I've always been a pretty simple guy, and I seem to like and gravitate towards the simple things. To me they always mean the most, they make the biggest difference. Sometimes a whisper has more effect then a shout after all. It's not that I don't like more complicated or complex things, I do enjoy them sometimes, but in the end I always finding myself wanting or even craving that simplicity. Maybe it's my upbringing that made me that way, learning to be content with the small things because we never had much so I learned that those small moments have value as well.

A soft place to land after a long hard turn, just sitting somewhere having simple conversation-talking about nothing important but saying more than the most intense conversations, just being content to relax and lounge around without a long list hovering over my head, things slowing down once in a while instead of being warp speed, knowing that you can say anything at all with no worries of repercussions...its not wrong to want that right? To grab it when you find the chance to have it?

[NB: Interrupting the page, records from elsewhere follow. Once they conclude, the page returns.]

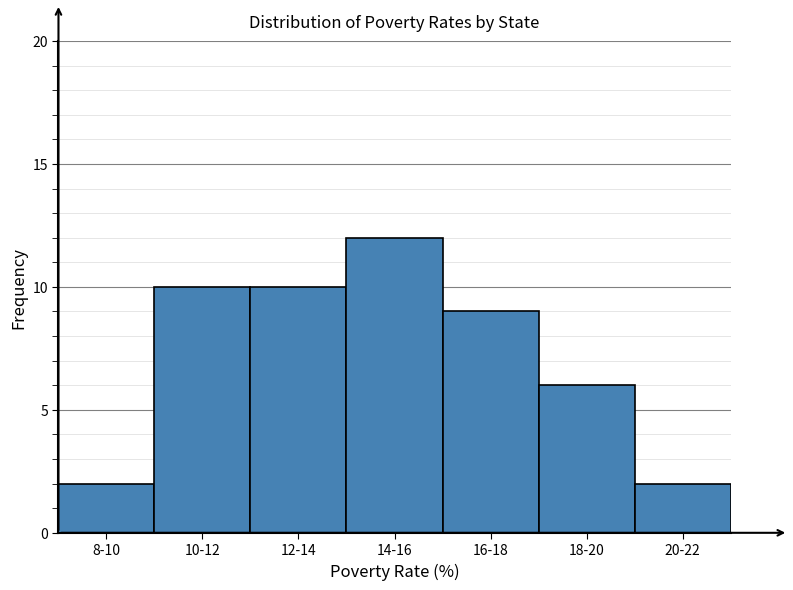

Reading left to right, transcribe all the data shown in this chart.

8-10=2	10-12=10	12-14=10	14-16=12	16-18=9	18-20=6	20-22=2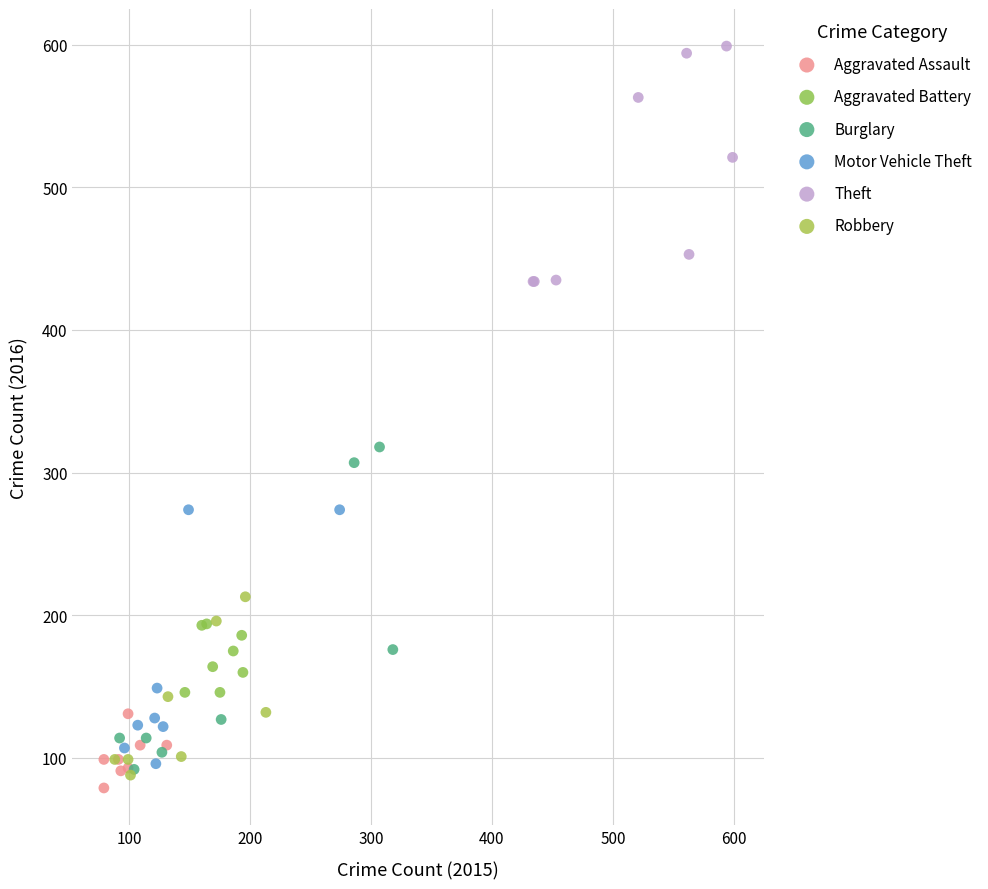

Which series reaches the maximum Y coordinate?

Theft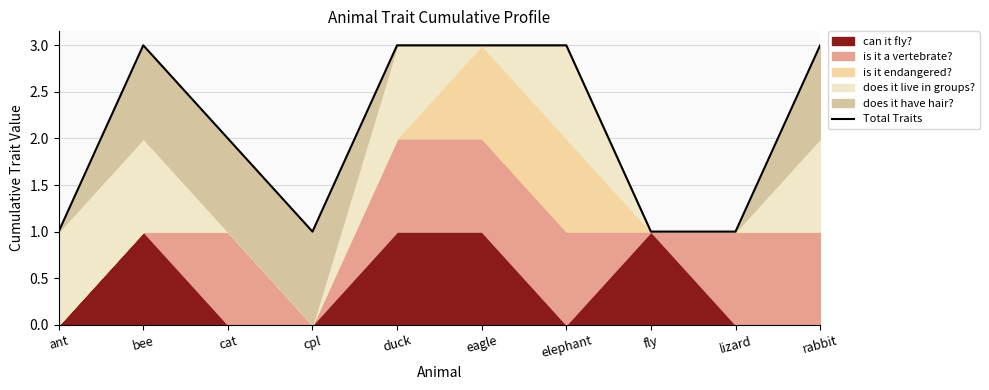

What is the difference between the maximum and minimum values?

2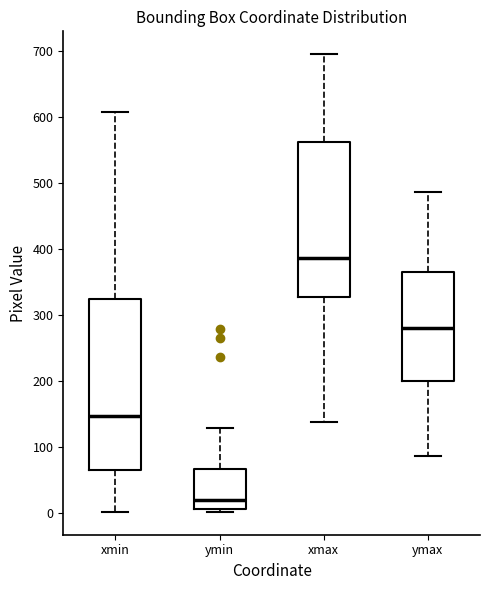

Which box's median line is the lowest?

ymin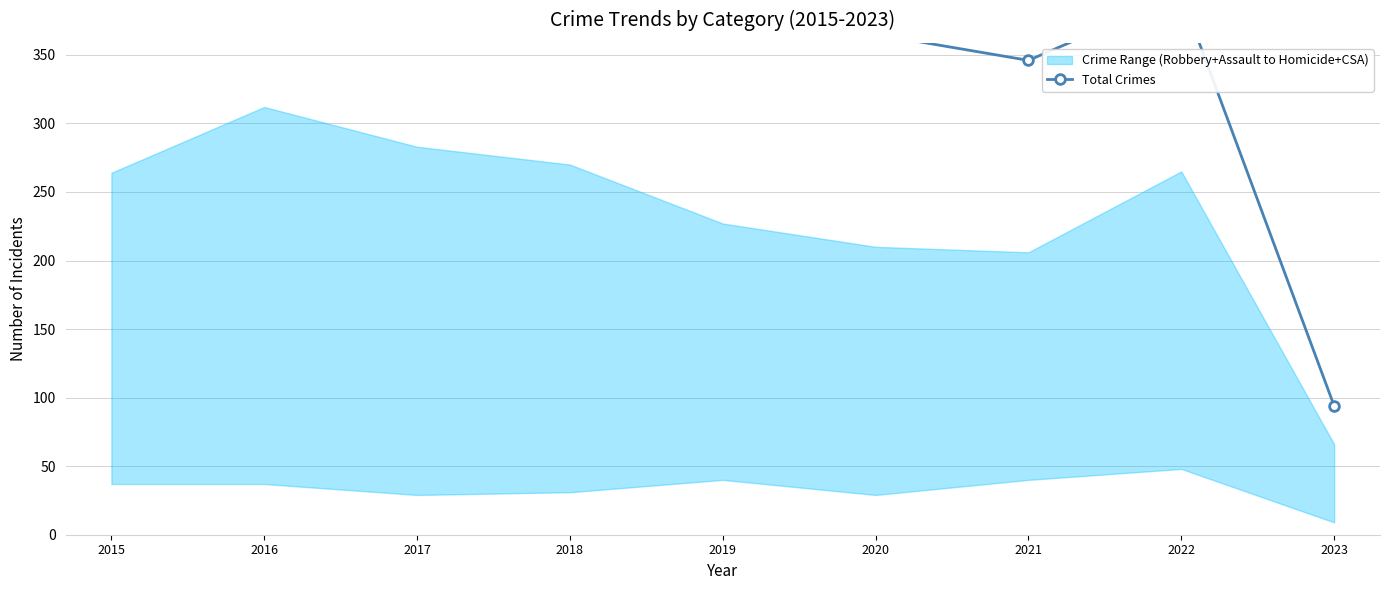

Reading right to left, extract all data points from this chart.

2023=94	2022=394	2021=346	2020=365	2019=375	2018=368	2017=420	2016=451	2015=409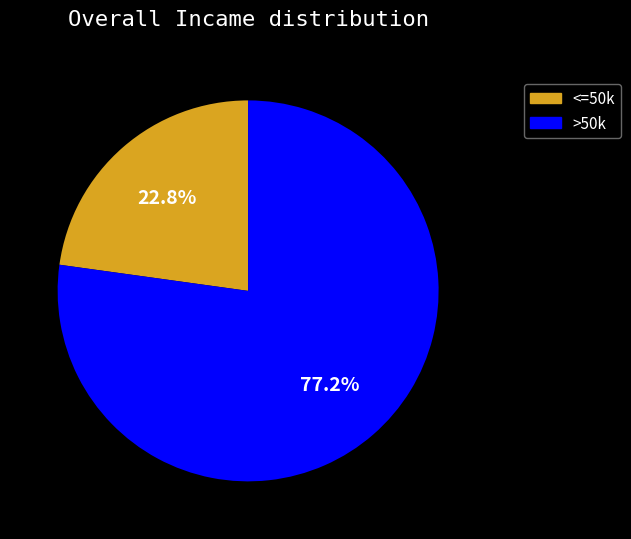

To the nearest percent, what is the average slice percentage?

50%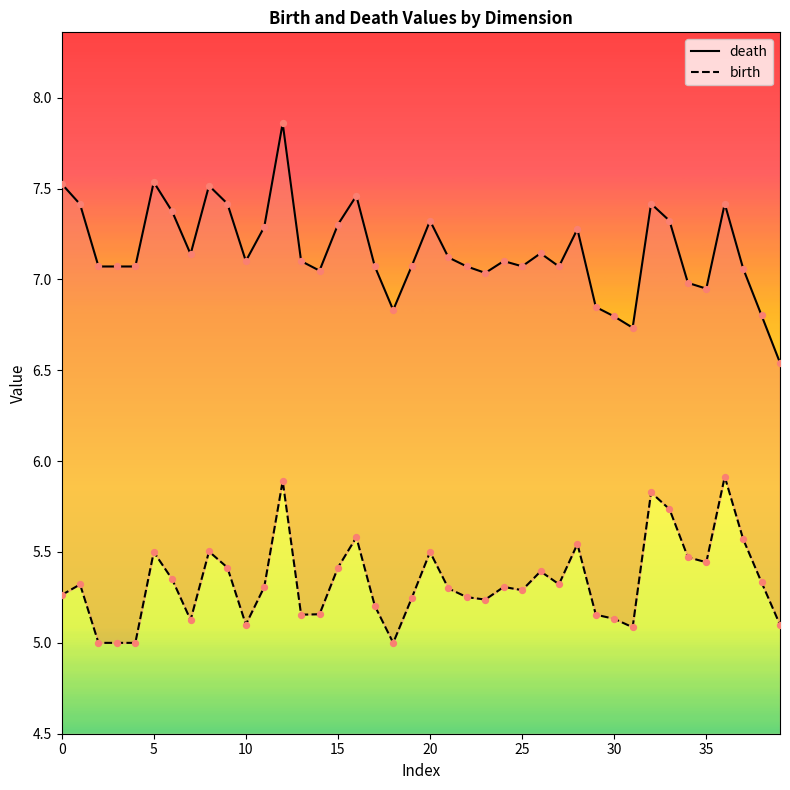

Which series has the largest Y range (max minus min)?

death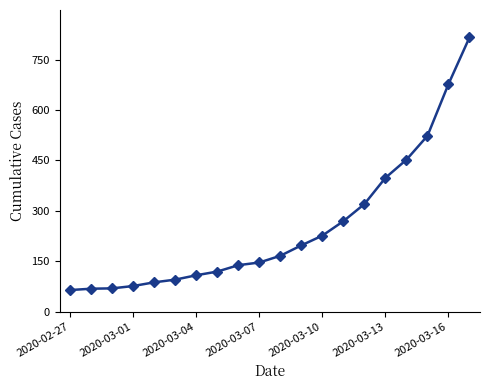

What is the maximum value shown in the chart?

816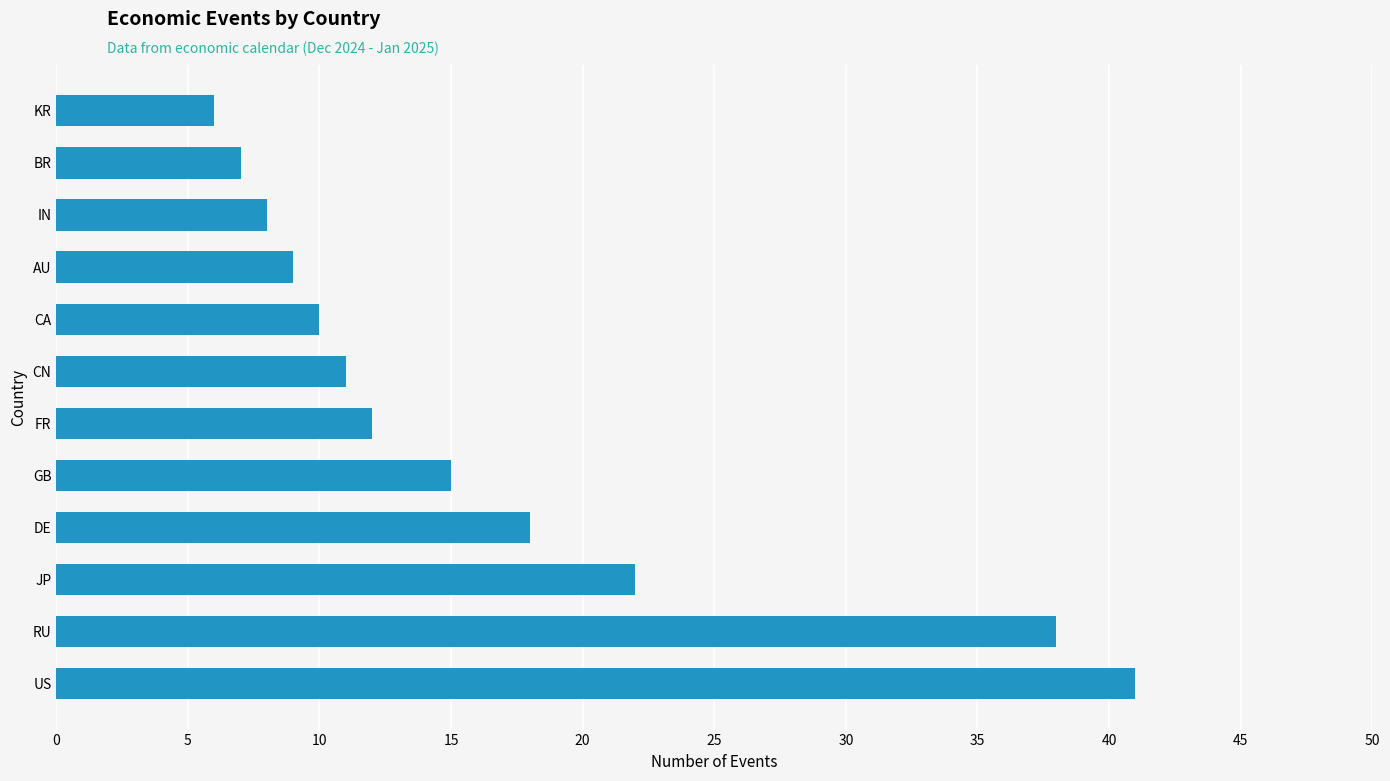

Rank the categories by value from lowest to highest.

KR, BR, IN, AU, CA, CN, FR, GB, DE, JP, RU, US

For so long I have done what I could for other people, to do everything I could to make others happy...because that always made me happy too. For the first time I find myself being a bit selfish, knowing what I want and just accepting that, and taking the chance to have it and it is such a weird and almost freeing thing. I still want to make people happy don't get me wrong, and I still want to do everything I can for people but i realize I have to take some time for myself, or I risk losing myself all over again and that's terrifying. And I know a thing or two about scary, I've lived through some intense and scary stuff, and looking at myself and no longer knowing who I am...was the worst thing I've experienced.